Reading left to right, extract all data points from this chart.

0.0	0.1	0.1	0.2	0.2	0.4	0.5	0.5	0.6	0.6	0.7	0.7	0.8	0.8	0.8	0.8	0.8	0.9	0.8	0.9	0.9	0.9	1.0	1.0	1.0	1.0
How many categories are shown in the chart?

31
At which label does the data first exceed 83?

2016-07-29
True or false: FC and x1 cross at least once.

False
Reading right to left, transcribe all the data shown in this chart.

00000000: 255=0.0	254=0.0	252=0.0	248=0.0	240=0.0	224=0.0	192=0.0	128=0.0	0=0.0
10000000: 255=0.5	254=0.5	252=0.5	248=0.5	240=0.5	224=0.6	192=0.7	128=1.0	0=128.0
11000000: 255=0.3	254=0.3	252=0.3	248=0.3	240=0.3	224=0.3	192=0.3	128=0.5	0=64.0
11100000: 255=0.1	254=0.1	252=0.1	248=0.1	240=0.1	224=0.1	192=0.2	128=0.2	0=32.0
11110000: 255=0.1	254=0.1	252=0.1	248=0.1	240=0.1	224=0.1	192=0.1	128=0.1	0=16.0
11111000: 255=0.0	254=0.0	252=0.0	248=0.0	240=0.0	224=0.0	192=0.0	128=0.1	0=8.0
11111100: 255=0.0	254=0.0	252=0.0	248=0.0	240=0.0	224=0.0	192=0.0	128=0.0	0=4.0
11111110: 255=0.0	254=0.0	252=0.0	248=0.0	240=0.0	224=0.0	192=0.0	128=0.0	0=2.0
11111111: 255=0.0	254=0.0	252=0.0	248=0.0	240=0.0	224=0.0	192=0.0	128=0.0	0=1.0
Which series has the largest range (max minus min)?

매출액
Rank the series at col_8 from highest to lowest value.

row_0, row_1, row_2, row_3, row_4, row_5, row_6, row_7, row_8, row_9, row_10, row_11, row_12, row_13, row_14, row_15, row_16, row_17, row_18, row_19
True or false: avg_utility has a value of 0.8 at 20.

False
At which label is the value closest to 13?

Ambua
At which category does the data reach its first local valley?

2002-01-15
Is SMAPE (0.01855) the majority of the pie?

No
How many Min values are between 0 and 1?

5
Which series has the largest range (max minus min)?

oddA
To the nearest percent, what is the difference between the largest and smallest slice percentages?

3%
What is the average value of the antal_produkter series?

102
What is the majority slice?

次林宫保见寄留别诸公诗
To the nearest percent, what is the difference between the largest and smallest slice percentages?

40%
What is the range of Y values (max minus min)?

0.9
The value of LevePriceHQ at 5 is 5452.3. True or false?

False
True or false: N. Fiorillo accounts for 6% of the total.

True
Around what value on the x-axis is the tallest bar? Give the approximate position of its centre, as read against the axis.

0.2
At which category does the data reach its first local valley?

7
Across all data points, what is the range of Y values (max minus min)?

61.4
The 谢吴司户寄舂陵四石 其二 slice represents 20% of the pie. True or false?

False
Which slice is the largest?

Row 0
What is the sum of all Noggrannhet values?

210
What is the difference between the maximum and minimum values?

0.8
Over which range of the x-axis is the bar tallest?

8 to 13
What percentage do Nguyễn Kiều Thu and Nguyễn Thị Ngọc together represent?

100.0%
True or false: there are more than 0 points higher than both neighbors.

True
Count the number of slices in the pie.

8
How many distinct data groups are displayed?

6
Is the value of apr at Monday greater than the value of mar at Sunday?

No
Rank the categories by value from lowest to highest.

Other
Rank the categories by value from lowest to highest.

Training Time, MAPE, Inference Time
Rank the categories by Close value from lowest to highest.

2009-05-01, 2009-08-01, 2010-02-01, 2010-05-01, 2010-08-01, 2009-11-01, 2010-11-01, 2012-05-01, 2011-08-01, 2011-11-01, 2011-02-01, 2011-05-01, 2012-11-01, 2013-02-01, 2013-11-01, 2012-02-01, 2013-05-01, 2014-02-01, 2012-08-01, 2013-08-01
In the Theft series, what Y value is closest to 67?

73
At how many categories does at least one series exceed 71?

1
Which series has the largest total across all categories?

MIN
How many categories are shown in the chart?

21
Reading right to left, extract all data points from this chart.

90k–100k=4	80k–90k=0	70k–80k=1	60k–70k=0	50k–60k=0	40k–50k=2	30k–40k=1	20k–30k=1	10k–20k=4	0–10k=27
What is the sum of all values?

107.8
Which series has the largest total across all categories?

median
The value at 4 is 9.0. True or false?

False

= = = = = = =

Reproduce verbatim the stretch of the entries above from their first line through the line containing "Reading right to left, transcribe", including both of those lines.

■ **Exercise result**
Reading left to right, extract all data points from this chart.

0.0	0.1	0.1	0.2	0.2	0.4	0.5	0.5	0.6	0.6	0.7	0.7	0.8	0.8	0.8	0.8	0.8	0.9	0.8	0.9	0.9	0.9	1.0	1.0	1.0	1.0
How many categories are shown in the chart?

31
At which label does the data first exceed 83?

2016-07-29
True or false: FC and x1 cross at least once.

False
Reading right to left, transcribe all the data shown in this chart.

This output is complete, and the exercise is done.